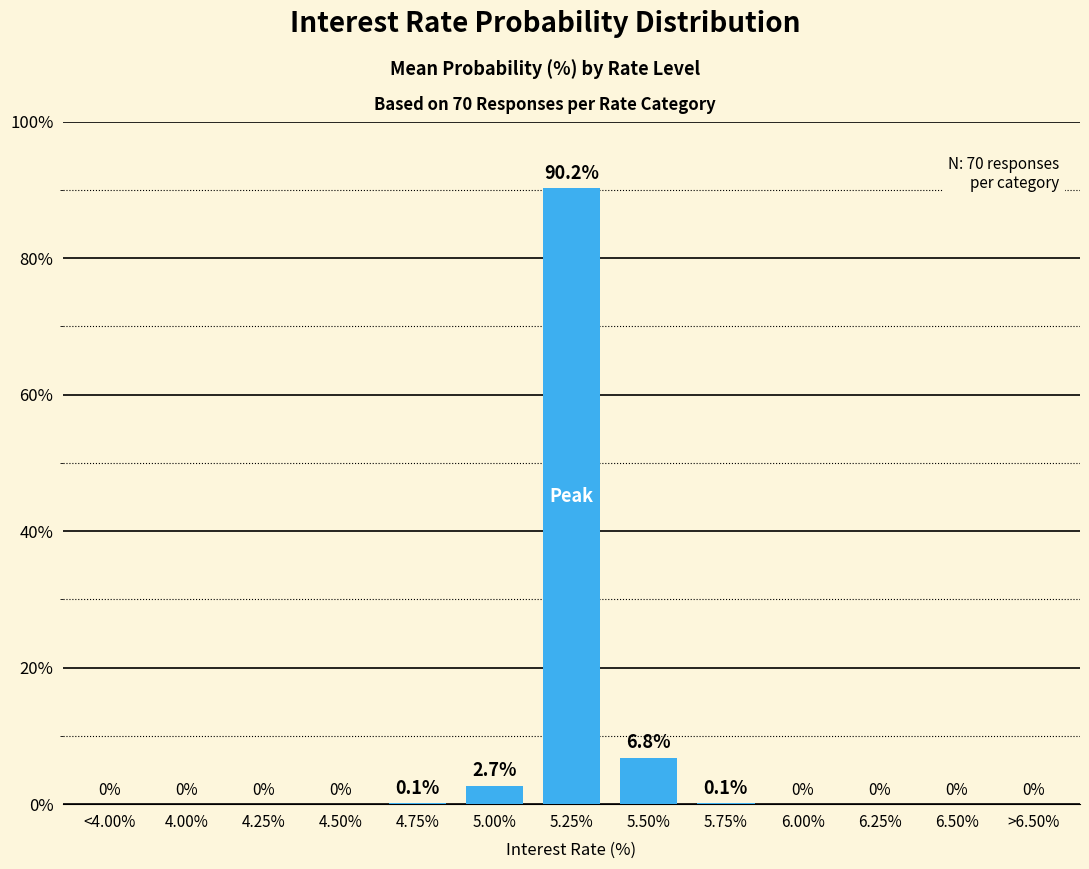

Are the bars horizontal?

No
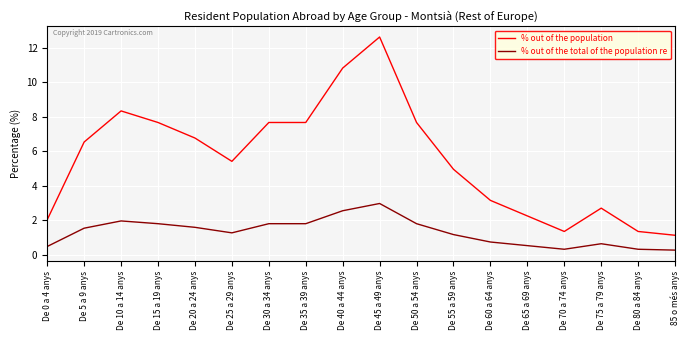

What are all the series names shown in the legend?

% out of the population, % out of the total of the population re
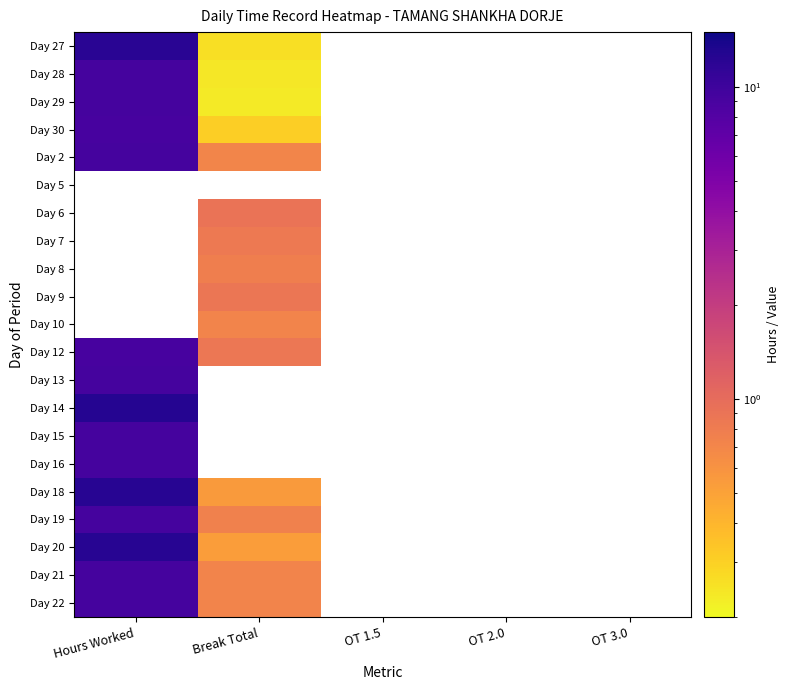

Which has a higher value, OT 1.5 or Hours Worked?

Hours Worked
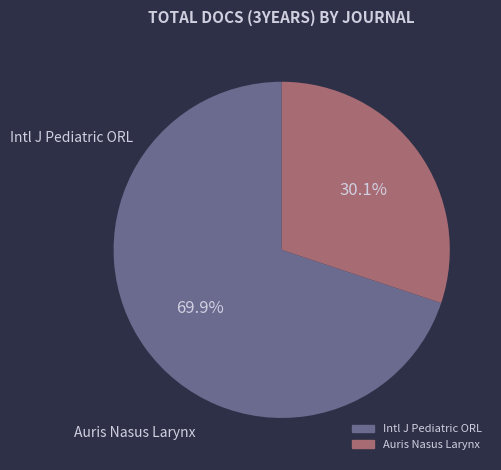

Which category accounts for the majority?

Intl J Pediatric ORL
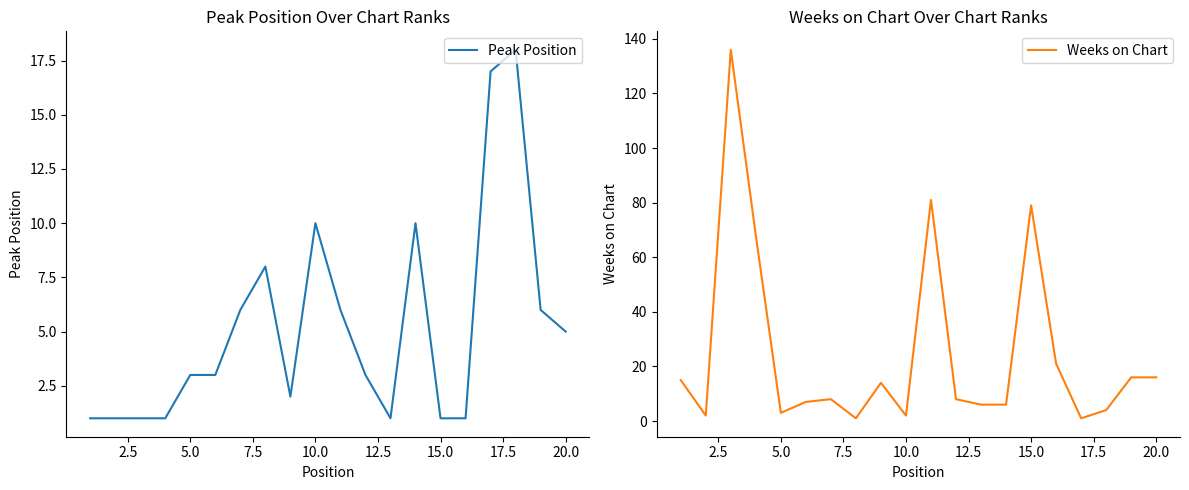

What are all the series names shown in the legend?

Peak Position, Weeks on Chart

---

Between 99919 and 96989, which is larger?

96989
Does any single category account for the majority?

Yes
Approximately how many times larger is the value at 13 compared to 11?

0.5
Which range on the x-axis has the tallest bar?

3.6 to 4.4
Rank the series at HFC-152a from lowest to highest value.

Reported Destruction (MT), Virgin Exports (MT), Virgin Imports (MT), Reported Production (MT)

* * *

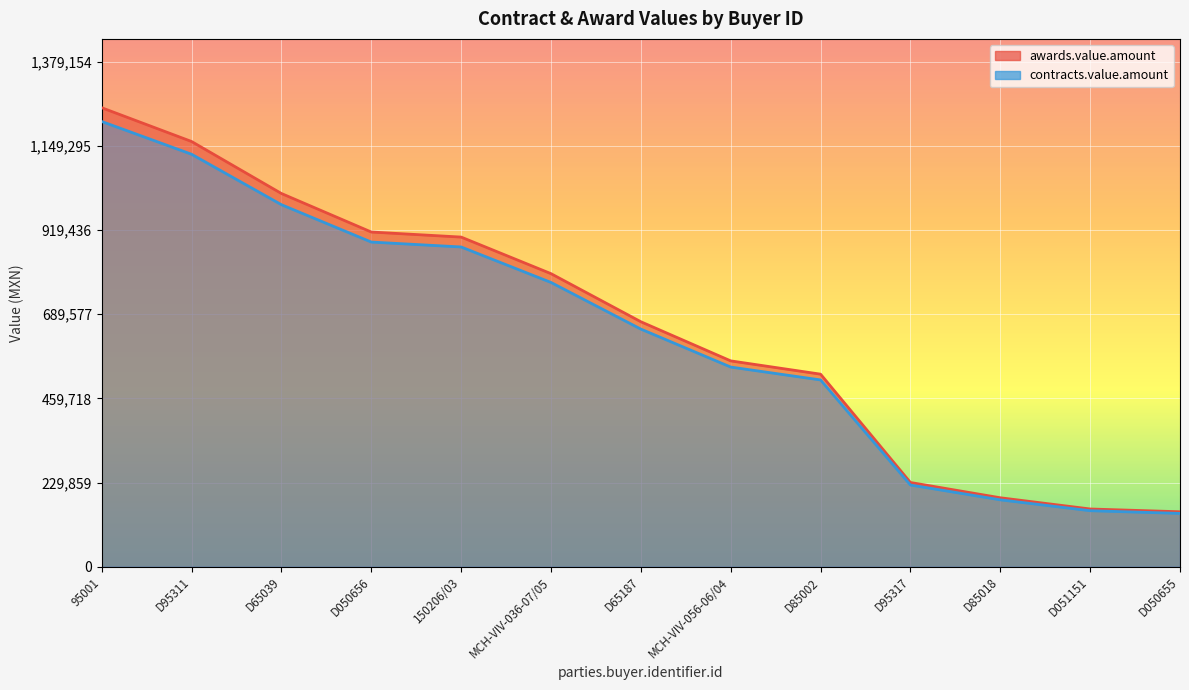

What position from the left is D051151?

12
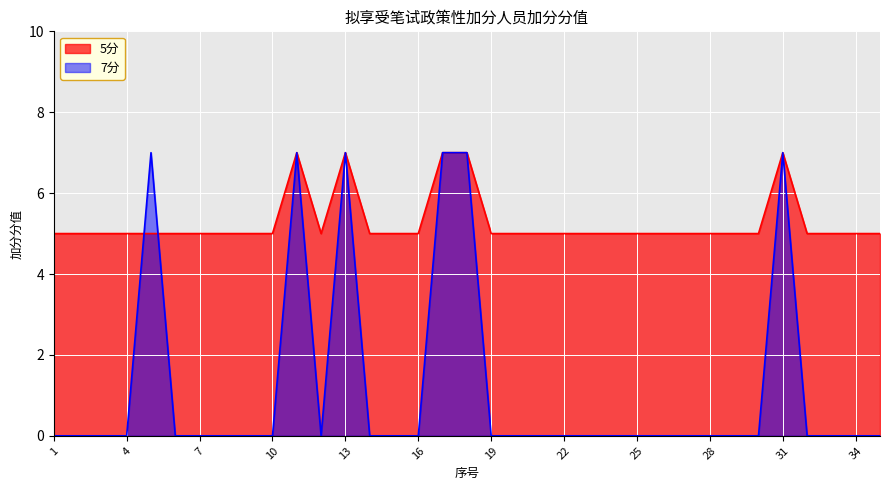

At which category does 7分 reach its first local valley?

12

◆ WHAT YOU SHOULD DO
Copy the records above word for word, starting at the line that contains "Are the bars horizontal?" and ending at the line that contains "Peak Position, Weeks on Chart", with both of those lines included. Leave the pictures out of your copy.

◆ FINISHED TASK
Are the bars horizontal?

No

What are all the series names shown in the legend?

% out of the population, % out of the total of the population re

Which has a higher value, OT 1.5 or Hours Worked?

Hours Worked

Which category accounts for the majority?

Intl J Pediatric ORL

What are all the series names shown in the legend?

Peak Position, Weeks on Chart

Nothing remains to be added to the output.